↓↓↓
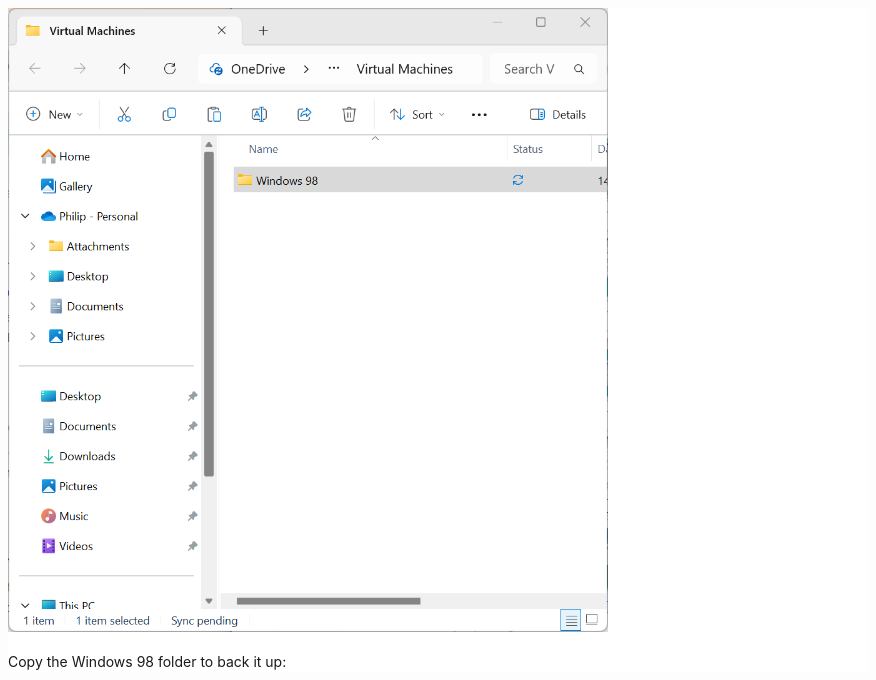 <img src='./images/img_112.png' alt='img_112' width='600'/>

Copy the Windows 98 folder to back it up:

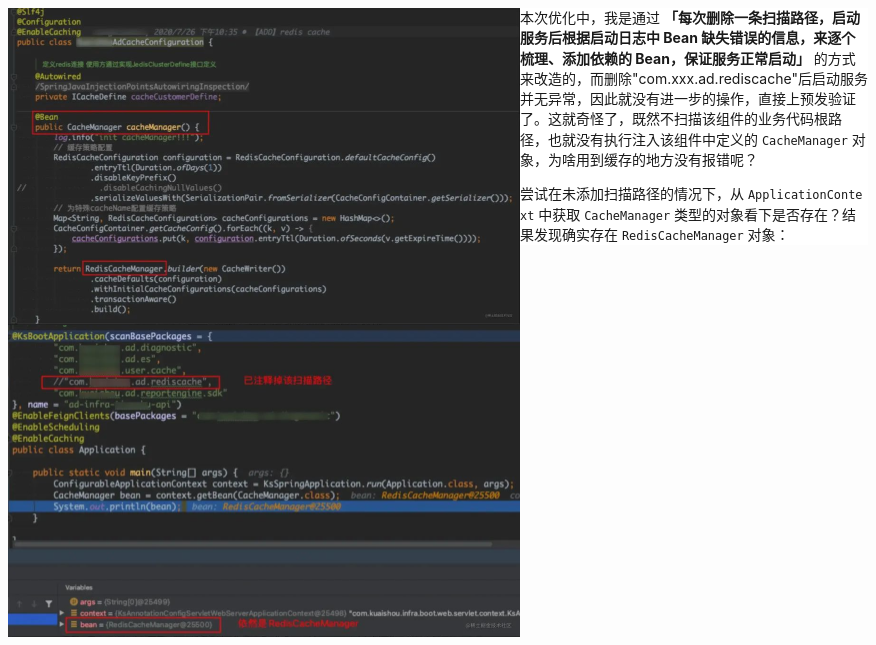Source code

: <img src="./images/0613012.png" alt="图片" style="zoom:50%;" align="left"/>

本次优化中，我是通过 **「每次删除一条扫描路径，启动服务后根据启动日志中 Bean 缺失错误的信息，来逐个梳理、添加依赖的 Bean，保证服务正常启动」** 的方式来改造的，而删除"com.xxx.ad.rediscache"后启动服务并无异常，因此就没有进一步的操作，直接上预发验证了。这就奇怪了，既然不扫描该组件的业务代码根路径，也就没有执行注入该组件中定义的 `CacheManager` 对象，为啥用到缓存的地方没有报错呢？

尝试在未添加扫描路径的情况下，从 `ApplicationContext` 中获取 `CacheManager` 类型的对象看下是否存在？结果发现确实存在 `RedisCacheManager` 对象：

<img src="./images/0613013.png" alt="图片" style="zoom:50%;" align="left"/>
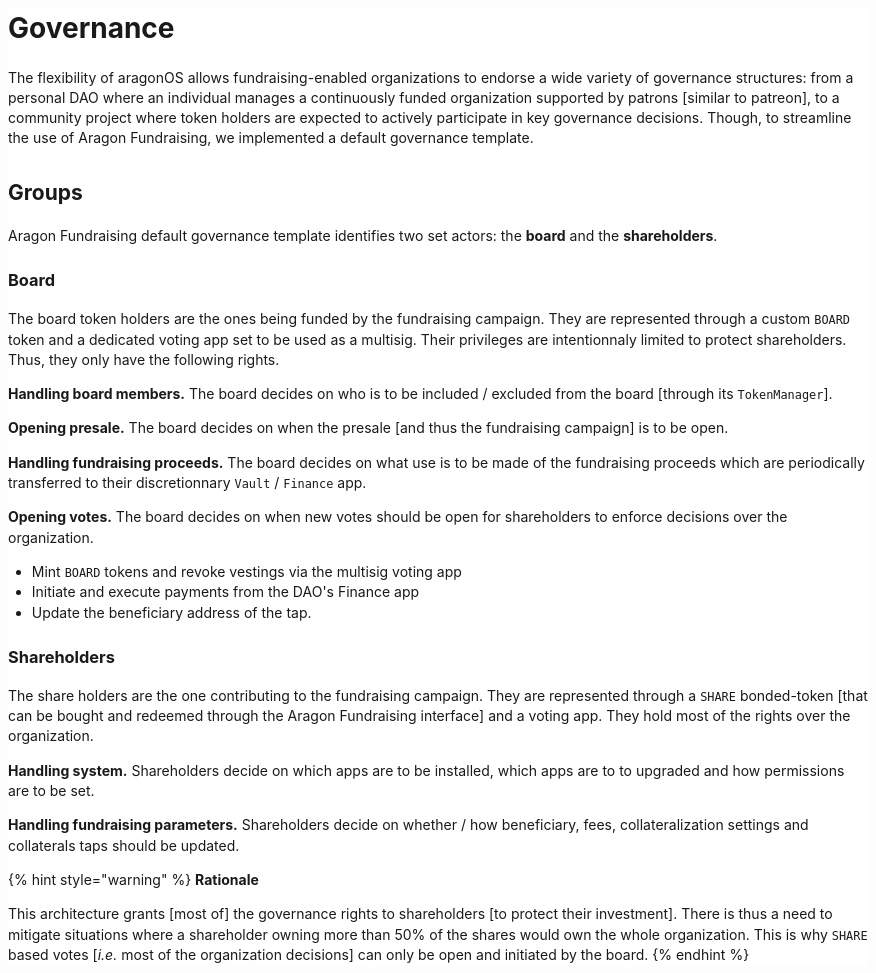 # Governance

The flexibility of aragonOS allows fundraising-enabled organizations to endorse a wide variety of governance structures: from a personal DAO where an individual manages a continuously funded organization supported by patrons \[similar to patreon\], to a community project where token holders are expected to actively participate in key governance decisions. Though, to streamline the use of Aragon Fundraising, we implemented a default governance template.

## Groups

Aragon Fundraising default governance template identifies two set actors: the **board** and the **shareholders**.

### Board

The board token holders are the ones being funded by the fundraising campaign. They are represented through a custom `BOARD` token and a dedicated voting app set to be used as a multisig. Their privileges are intentionnaly limited to protect shareholders. Thus, they only have the following rights.

**Handling board members.** The board decides on who is to be included / excluded from the board \[through its `TokenManager`\].

**Opening presale.** The board decides on when the presale \[and thus the fundraising campaign\] is to be open.

**Handling fundraising proceeds.** The board decides on what use is to be made of the fundraising proceeds which are periodically transferred to their discretionnary `Vault` / `Finance` app.

**Opening votes.** The board decides on when new votes should be open for shareholders to enforce decisions over the organization.

*  Mint `BOARD` tokens and revoke vestings via the multisig voting app
* Initiate and execute payments from the DAO's Finance app
* Update the beneficiary address of the tap.

### Shareholders

The share holders are the one contributing to the fundraising campaign. They are represented through a `SHARE` bonded-token \[that can be bought and redeemed through the Aragon Fundraising interface\] and a voting app. They hold most of the rights over the organization.

**Handling system.** Shareholders decide on which apps are to be installed, which apps are to to upgraded and how permissions are to be set.

**Handling fundraising parameters.** Shareholders decide on whether / how beneficiary, fees, collateralization settings and collaterals taps should be updated.

{% hint style="warning" %}
**Rationale**

This architecture grants \[most of\] the governance rights to shareholders \[to protect their investment\]. There is thus a need to mitigate situations where a shareholder owning more than 50% of the shares would own the whole organization. This is why `SHARE` based votes \[_i.e._ most of the organization decisions\] can only be open and initiated by the board.
{% endhint %}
↑↑↑
## Work item
Your copy should match the material above exactly, minus its pictures.

## Exercise answer
 <img src='./images/img_112.png' alt='img_112' width='600'/>

Copy the Windows 98 folder to back it up:

Source code

: <img src="./images/0613012.png" alt="图片" style="zoom:50%;" align="left"/>

本次优化中，我是通过 **「每次删除一条扫描路径，启动服务后根据启动日志中 Bean 缺失错误的信息，来逐个梳理、添加依赖的 Bean，保证服务正常启动」** 的方式来改造的，而删除"com.xxx.ad.rediscache"后启动服务并无异常，因此就没有进一步的操作，直接上预发验证了。这就奇怪了，既然不扫描该组件的业务代码根路径，也就没有执行注入该组件中定义的 `CacheManager` 对象，为啥用到缓存的地方没有报错呢？

尝试在未添加扫描路径的情况下，从 `ApplicationContext` 中获取 `CacheManager` 类型的对象看下是否存在？结果发现确实存在 `RedisCacheManager` 对象：

<img src="./images/0613013.png" alt="图片" style="zoom:50%;" align="left"/>
 # Governance

The flexibility of aragonOS allows fundraising-enabled organizations to endorse a wide variety of governance structures: from a personal DAO where an individual manages a continuously funded organization supported by patrons \[similar to patreon\], to a community project where token holders are expected to actively participate in key governance decisions. Though, to streamline the use of Aragon Fundraising, we implemented a default governance template.

## Groups

Aragon Fundraising default governance template identifies two set actors: the **board** and the **shareholders**.

### Board

The board token holders are the ones being funded by the fundraising campaign. They are represented through a custom `BOARD` token and a dedicated voting app set to be used as a multisig. Their privileges are intentionnaly limited to protect shareholders. Thus, they only have the following rights.

**Handling board members.** The board decides on who is to be included / excluded from the board \[through its `TokenManager`\].

**Opening presale.** The board decides on when the presale \[and thus the fundraising campaign\] is to be open.

**Handling fundraising proceeds.** The board decides on what use is to be made of the fundraising proceeds which are periodically transferred to their discretionnary `Vault` / `Finance` app.

**Opening votes.** The board decides on when new votes should be open for shareholders to enforce decisions over the organization.

*  Mint `BOARD` tokens and revoke vestings via the multisig voting app
* Initiate and execute payments from the DAO's Finance app
* Update the beneficiary address of the tap.

### Shareholders

The share holders are the one contributing to the fundraising campaign. They are represented through a `SHARE` bonded-token \[that can be bought and redeemed through the Aragon Fundraising interface\] and a voting app. They hold most of the rights over the organization.

**Handling system.** Shareholders decide on which apps are to be installed, which apps are to to upgraded and how permissions are to be set.

**Handling fundraising parameters.** Shareholders decide on whether / how beneficiary, fees, collateralization settings and collaterals taps should be updated.

{% hint style="warning" %}
**Rationale**

This architecture grants \[most of\] the governance rights to shareholders \[to protect their investment\]. There is thus a need to mitigate situations where a shareholder owning more than 50% of the shares would own the whole organization. This is why `SHARE` based votes \[_i.e._ most of the organization decisions\] can only be open and initiated by the board.
{% endhint %}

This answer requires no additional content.